Tuesday, 6 August 2019

Peter Maughan - The Ghost Of Artemus Strange


Rating: 3/5

Review:
Amiable but not great

Although I quite enjoyed Artemus Strange overall, I had some quite strong reservations about it.

This is the fifth of the Batch Magna series; I have read the first which I liked but none of the others. Here, Sir Humph and Clem are looking for ways to raise money to keep the Hall going and the residents of Batch Magna come up with a scheme to attract people by invoking the ghost of a young man, heroically killed in the Hall during the Civil War. It’s amiable enough fun and Peter Maughan writes very well, but I thought the real strength of the first book was the sense of the rural community, its characters and atmosphere, and especially the descriptions of nature which were exceptionally good; all of these are much less in evidence here.

This book does have charm, but not in the same degree, I thought.
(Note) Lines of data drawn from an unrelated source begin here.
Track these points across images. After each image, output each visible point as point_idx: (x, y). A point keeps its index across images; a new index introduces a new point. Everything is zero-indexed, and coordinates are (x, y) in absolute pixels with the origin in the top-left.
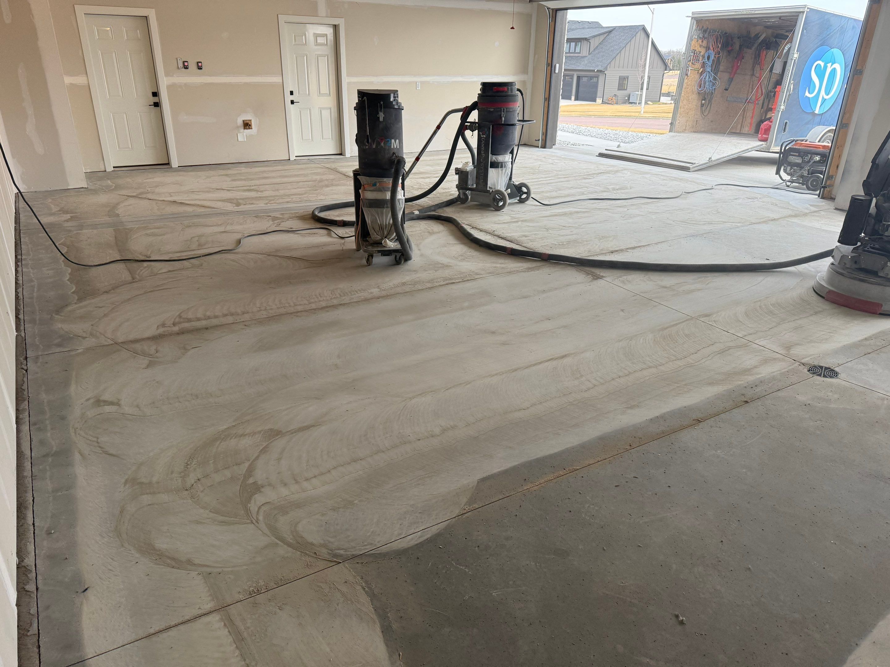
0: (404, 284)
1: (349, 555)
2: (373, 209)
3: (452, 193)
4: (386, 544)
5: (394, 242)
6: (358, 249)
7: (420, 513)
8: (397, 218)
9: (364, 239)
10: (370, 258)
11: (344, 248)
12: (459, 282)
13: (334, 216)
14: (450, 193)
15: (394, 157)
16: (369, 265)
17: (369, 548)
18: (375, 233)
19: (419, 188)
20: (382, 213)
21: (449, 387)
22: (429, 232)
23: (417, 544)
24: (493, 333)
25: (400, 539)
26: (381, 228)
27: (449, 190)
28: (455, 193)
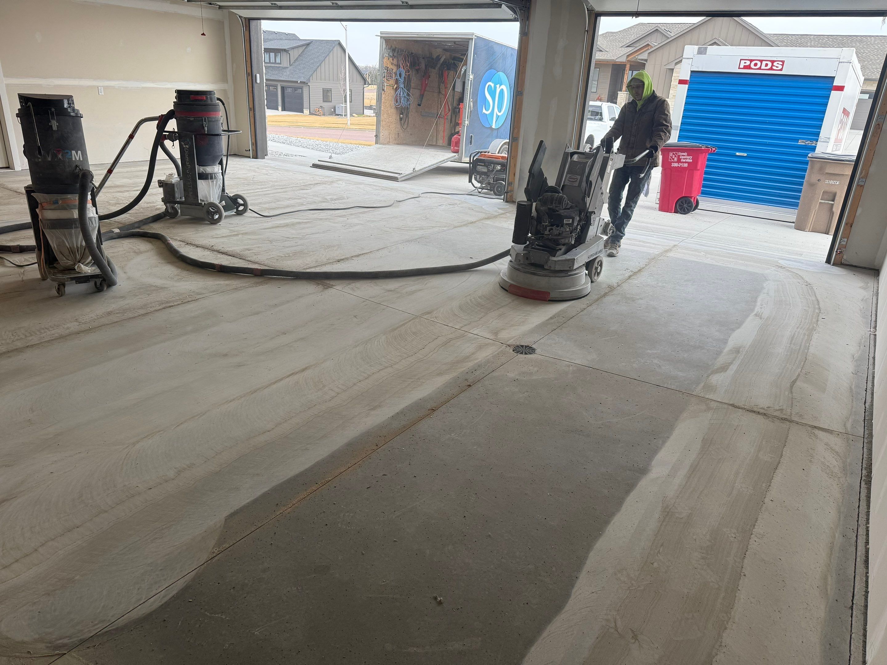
0: (109, 313)
1: (76, 642)
2: (57, 230)
3: (158, 207)
4: (123, 616)
5: (91, 266)
6: (44, 278)
7: (161, 570)
8: (91, 240)
9: (51, 266)
10: (62, 287)
11: (25, 278)
12: (179, 304)
13: (6, 241)
14: (156, 207)
15: (77, 171)
16: (61, 296)
17: (100, 626)
18: (65, 258)
19: (117, 204)
20: (71, 234)
21: (180, 422)
22: (135, 252)
23: (162, 605)
24: (225, 355)
25: (140, 605)
26: (72, 251)
27: (154, 204)
28: (161, 207)
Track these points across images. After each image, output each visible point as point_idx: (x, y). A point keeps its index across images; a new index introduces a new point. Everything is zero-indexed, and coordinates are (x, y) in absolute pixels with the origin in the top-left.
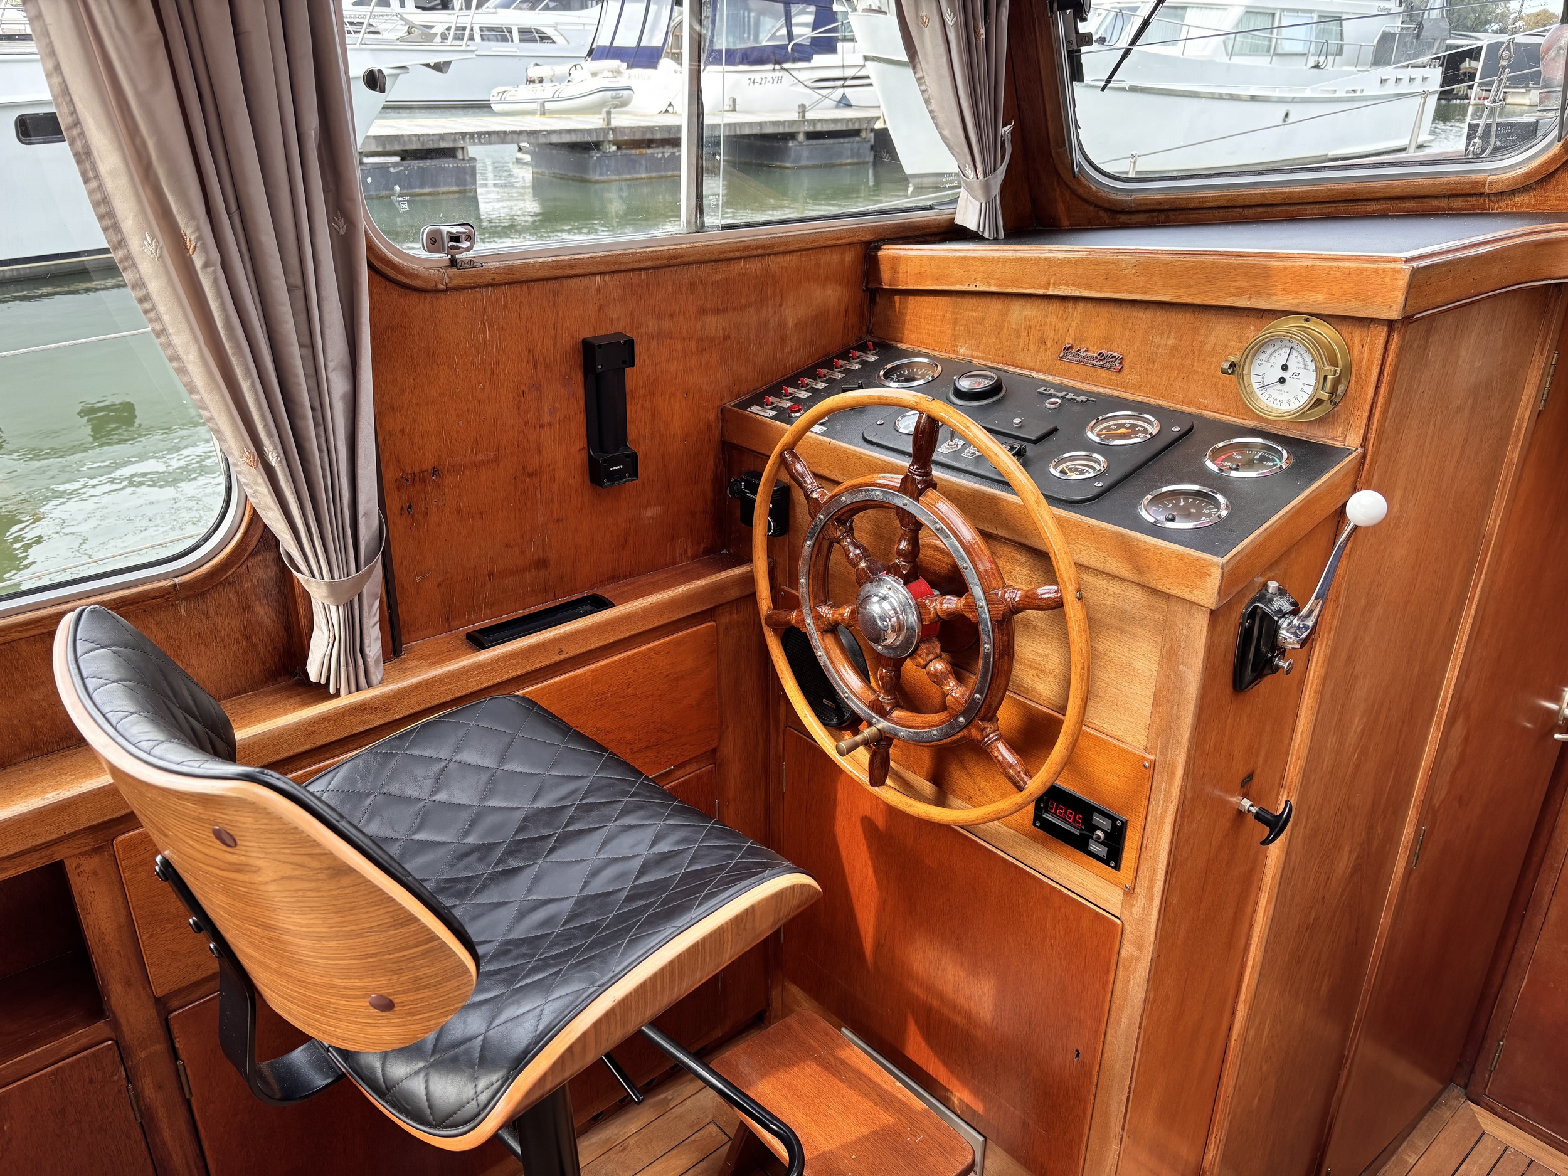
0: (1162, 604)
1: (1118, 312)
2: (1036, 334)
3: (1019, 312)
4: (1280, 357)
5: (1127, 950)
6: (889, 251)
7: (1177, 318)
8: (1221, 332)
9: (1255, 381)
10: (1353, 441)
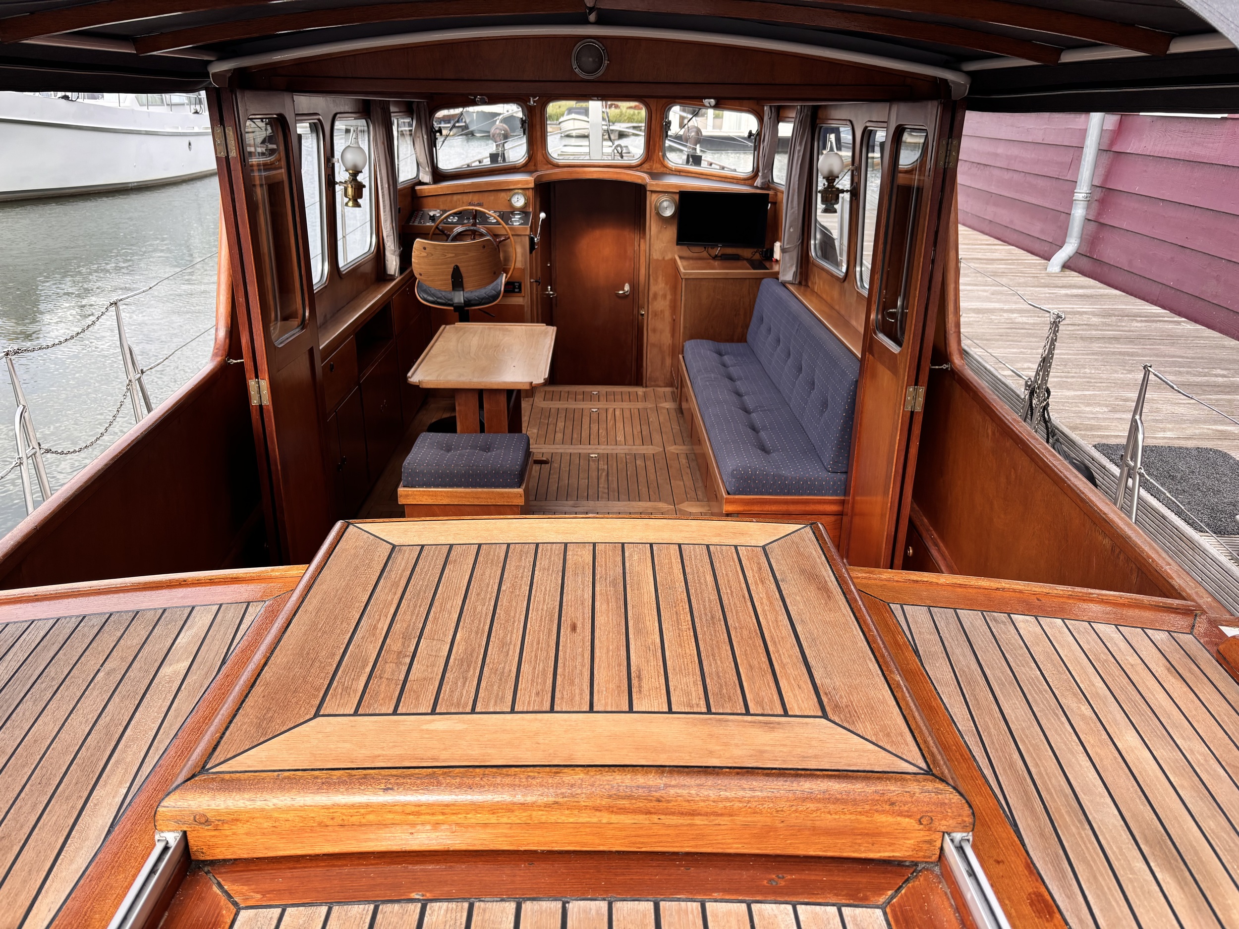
0: (520, 237)
1: (481, 194)
2: (461, 202)
3: (455, 197)
4: (517, 196)
5: (526, 309)
6: (418, 188)
7: (492, 193)
8: (503, 194)
9: (513, 202)
10: (531, 210)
There’s a lengthy caper in the seedier parts of East End London which didn’t do a lot for me and while there are moments of genuine human feeling and insight (which Maughan did so well in the first book) they are thinly scattered and more subservient to a rather pantomimic story.

I can’t recommend this with the warmth with which I greeted The Cuckoos Of Batch Magna, I’m afraid. It’s a well-written, amiable read, but not much more.